Post » Pon kwi 07, 2008 11:01

Jolu, dlaczego dobrych domów stałych jest tak mało?
Gdyby koty szybciej "szły", nie zatykałyby tymczasów ..

Zrzędzę, coś jestem w dołku..
Zachęcam do zakupów w zooplusie przez zielony banerek na blogu - zooplus coś przekazuje na nasze podopieczne kocie bidy. http://domowepiwniczne.blogspot.com/

kalewala

Avatar użytkownika
 
Posty: 21154
Od: Śro cze 29, 2005 13:55
Lokalizacja: Łódź

Post » Pon kwi 07, 2008 11:06

Totek zjadł wczoraj z własnej woli sam mokre jedzenie i nawet zaszczycił nas zrobieniem normalnej kupki. Mam nadzieję, ze karmicielki zgodzą się na oddanie go pod naszą opiekę :roll:

CoolCaty

 
Posty: 7701
Od: Śro sie 10, 2005 22:02
Lokalizacja: Łódź

Post » Pon kwi 07, 2008 17:51

annskr pisze:Jolu, dlaczego dobrych domów stałych jest tak mało?
Gdyby koty szybciej "szły", nie zatykałyby tymczasów ..

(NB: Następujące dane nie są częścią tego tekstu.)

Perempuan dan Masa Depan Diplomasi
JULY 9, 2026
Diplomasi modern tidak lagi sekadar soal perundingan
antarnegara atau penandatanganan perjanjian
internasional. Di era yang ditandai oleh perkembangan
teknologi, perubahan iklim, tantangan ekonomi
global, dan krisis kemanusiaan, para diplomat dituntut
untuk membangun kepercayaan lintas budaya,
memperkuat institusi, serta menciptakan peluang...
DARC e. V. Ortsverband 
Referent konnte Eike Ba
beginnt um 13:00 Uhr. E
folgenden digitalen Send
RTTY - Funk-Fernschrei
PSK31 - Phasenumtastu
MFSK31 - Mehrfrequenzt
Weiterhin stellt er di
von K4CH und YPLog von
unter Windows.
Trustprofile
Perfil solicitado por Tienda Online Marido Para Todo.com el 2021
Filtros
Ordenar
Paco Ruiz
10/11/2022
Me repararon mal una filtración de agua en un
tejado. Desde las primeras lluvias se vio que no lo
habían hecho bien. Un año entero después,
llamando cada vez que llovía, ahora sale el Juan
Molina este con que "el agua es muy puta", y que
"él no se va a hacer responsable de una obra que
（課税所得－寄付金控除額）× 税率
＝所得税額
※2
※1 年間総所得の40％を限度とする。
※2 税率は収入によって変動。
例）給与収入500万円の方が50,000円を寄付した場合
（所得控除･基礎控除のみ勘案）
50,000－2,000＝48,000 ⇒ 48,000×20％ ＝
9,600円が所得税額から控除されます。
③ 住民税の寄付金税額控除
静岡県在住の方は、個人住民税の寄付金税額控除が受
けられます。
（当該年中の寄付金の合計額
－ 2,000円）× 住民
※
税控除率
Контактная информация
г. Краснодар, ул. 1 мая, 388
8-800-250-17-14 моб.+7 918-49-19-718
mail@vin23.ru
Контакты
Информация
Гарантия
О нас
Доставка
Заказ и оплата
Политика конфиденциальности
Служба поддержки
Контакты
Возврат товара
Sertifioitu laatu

Zrzędzę, coś jestem w dołku..


Też jestem w dołku - rozumiem Cię!
Oczywiście, najważniejsze są DS, ale DT może być osoba, która nie moze (nie chce?) brać kota na stałe. Sama znam parę osób, które - moim zdaniem - byłyby swietnymi DT, ale nie mogę ich jak dotąd namówić :(
Nasz wątek:
viewtopic.php?f=46&t=220448
Wątek kotów Joli Dworcowej:
viewtopic.php?f=1&t=191624
Kącik Muzyczny
viewtopic.php?f=8&t=190784
Zjawiska niewytłumaczalne, opowieści o duchach i nie tylko
viewtopic.php?f=8&t=194190

jolabuk5

 
Posty: 69417
Od: Nie paź 16, 2005 14:56
Lokalizacja: Łódź

Post » Wto kwi 08, 2008 7:24

Zagoniona i nieco zdołowana nie dopilnowałam wątku, muszę odpracować rachunku.
Nie wiem, czy panie coś dowoziły w sobotę, upewnię się w lecznicy.

Na pewno
w czwarterk panie przywiozły na sterylkę siostrzyczkę Totka
w piątek dostałam od nich dzikuskę (do pracy mi przyniosły)
wczoraj inna karmicielka złapała bardzo dziką burasię - z terenu przy szkolno-przedszkolnym molochu
dzisiaj mam od niej drugą koteczkę z tego terenu (tam podobno jest tylko kilka kotów)
o te cztery uzupełniam statysytykę.

Wieczorem zadzwoniła do mnie pani mieszkająca na stałe w okolicy tych działek - ma 20 kotów, jest znana jako karmicielka, zarejestrowana w TOZie, bardzo powoli zaczynamy ciachać jej koty, najpiew "podejrzane" dziewczyny - powoli, bo trzeba uważać z naszymi finansami, dziwnie się skurczyły :( :?
A miejskich sterylek nadal nie ma.... :evil:
Zachęcam do zakupów w zooplusie przez zielony banerek na blogu - zooplus coś przekazuje na nasze podopieczne kocie bidy. http://domowepiwniczne.blogspot.com/

kalewala

Avatar użytkownika
 
Posty: 21154
Od: Śro cze 29, 2005 13:55
Lokalizacja: Łódź

Post » Wto kwi 08, 2008 12:38

Pani Irena, karmicielka która usiłowała rozpocząć z pomocą miasta akcję sterylizowania kotów z tej działki, właśnie poległa :(.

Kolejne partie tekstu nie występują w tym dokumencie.